Orlando Sampaio Silva

Aquecimento global; efeito estufa; buraco na camada de ozônio por onde passam os raios solares com mais intensidade do que seria desejável; biodiversidade ameaçada; ondas de calor; savanização da Amazônia; desertificação do Nordeste; redução da capacidade produtiva dos solos; redução e/ou extinção do volume de neves nas cordilheiras de todo o Mundo; redução da vazão dos rios; secamento de outros rios em determinadas áreas interiores;enchentes freqüentes; tsunamis; inundações de cidades localizadas próximas ao nível do mar (Rio de Janeiro, Santos, Veneza, Nova York, Londres, Shangai, Tóquio, quase toda a Holanda e muitas cidades da costa brasileira, inclusive outras capitais de estados etc, etc. etc.); aumento do número de grandes furacões e de tornados; mudança no regime dos ventos; escassez de água potável; declínio na recarga dos aqüíferos do Nordeste; aumento da morbidade em conseqüência das ondas de calor, de secas e de enchentes; retração do gelo na Groenlândia e na calota polar, assim como na Antártida; quebras de safras; aumento do fenômeno el niño; agravamento da fome de até um bilhão de pessoas. As mudanças climáticas afetarão predominantemente os mais pobres, como, p. ex., em grande parte dos povos africanos. A enumeração do cenário trágico que se afigurará e já está começando a se afigurar à humanidade ao longo deste século é demasiadamente extenso para ser registrado em todos os seus detalhes neste espaço jornalístico.

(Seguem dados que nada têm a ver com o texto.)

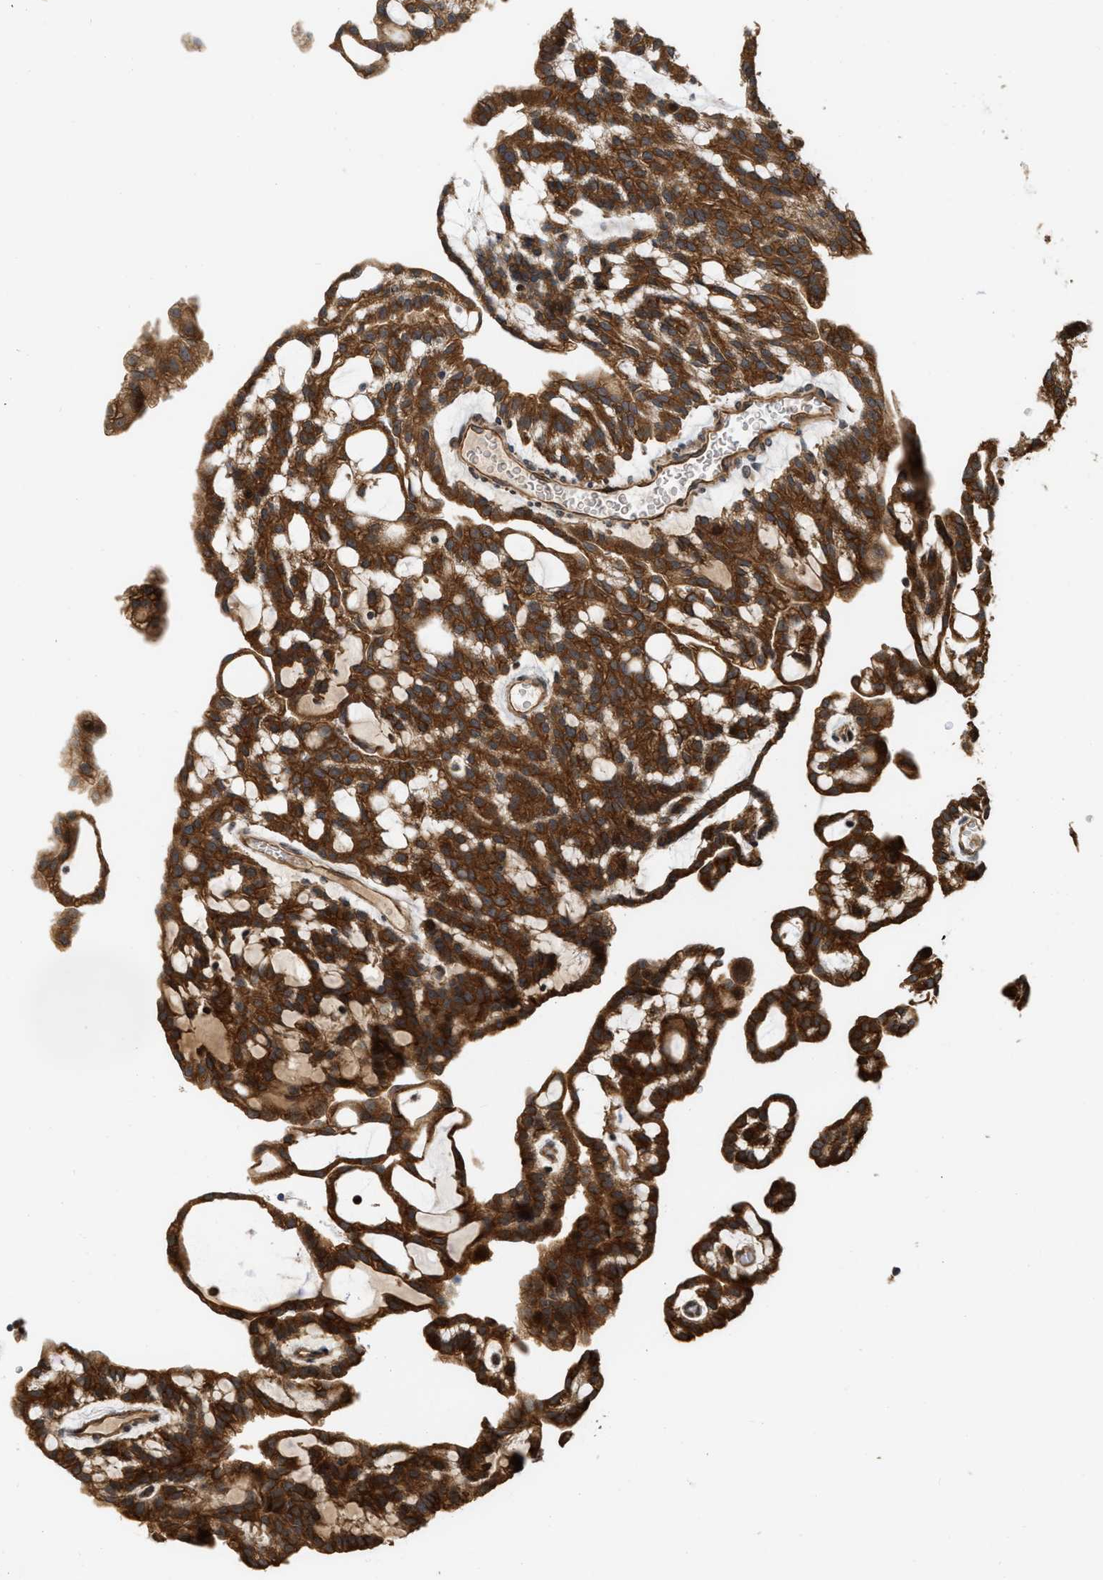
{"staining": {"intensity": "strong", "quantity": ">75%", "location": "cytoplasmic/membranous"}, "tissue": "renal cancer", "cell_type": "Tumor cells", "image_type": "cancer", "snomed": [{"axis": "morphology", "description": "Adenocarcinoma, NOS"}, {"axis": "topography", "description": "Kidney"}], "caption": "Human adenocarcinoma (renal) stained for a protein (brown) reveals strong cytoplasmic/membranous positive positivity in approximately >75% of tumor cells.", "gene": "IQCE", "patient": {"sex": "male", "age": 63}}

E o homem não tem nenhuma responsabilidade na produção desta tragédia. Ela é apenas produzida pela natureza. O homem não está contribuindo para o aquecimento do planeta. O Sol é que está mais quente. Em síntese, é isto que afirma o “estudante” que se assina Andrew Marshall e diz ser da Universidade Simon Fraser, Vancouver, Colúmbia Britânica, Canadá, em artigo que venho de receber via Internet e que se intitula “Aquecimento global: mentira conveniente”.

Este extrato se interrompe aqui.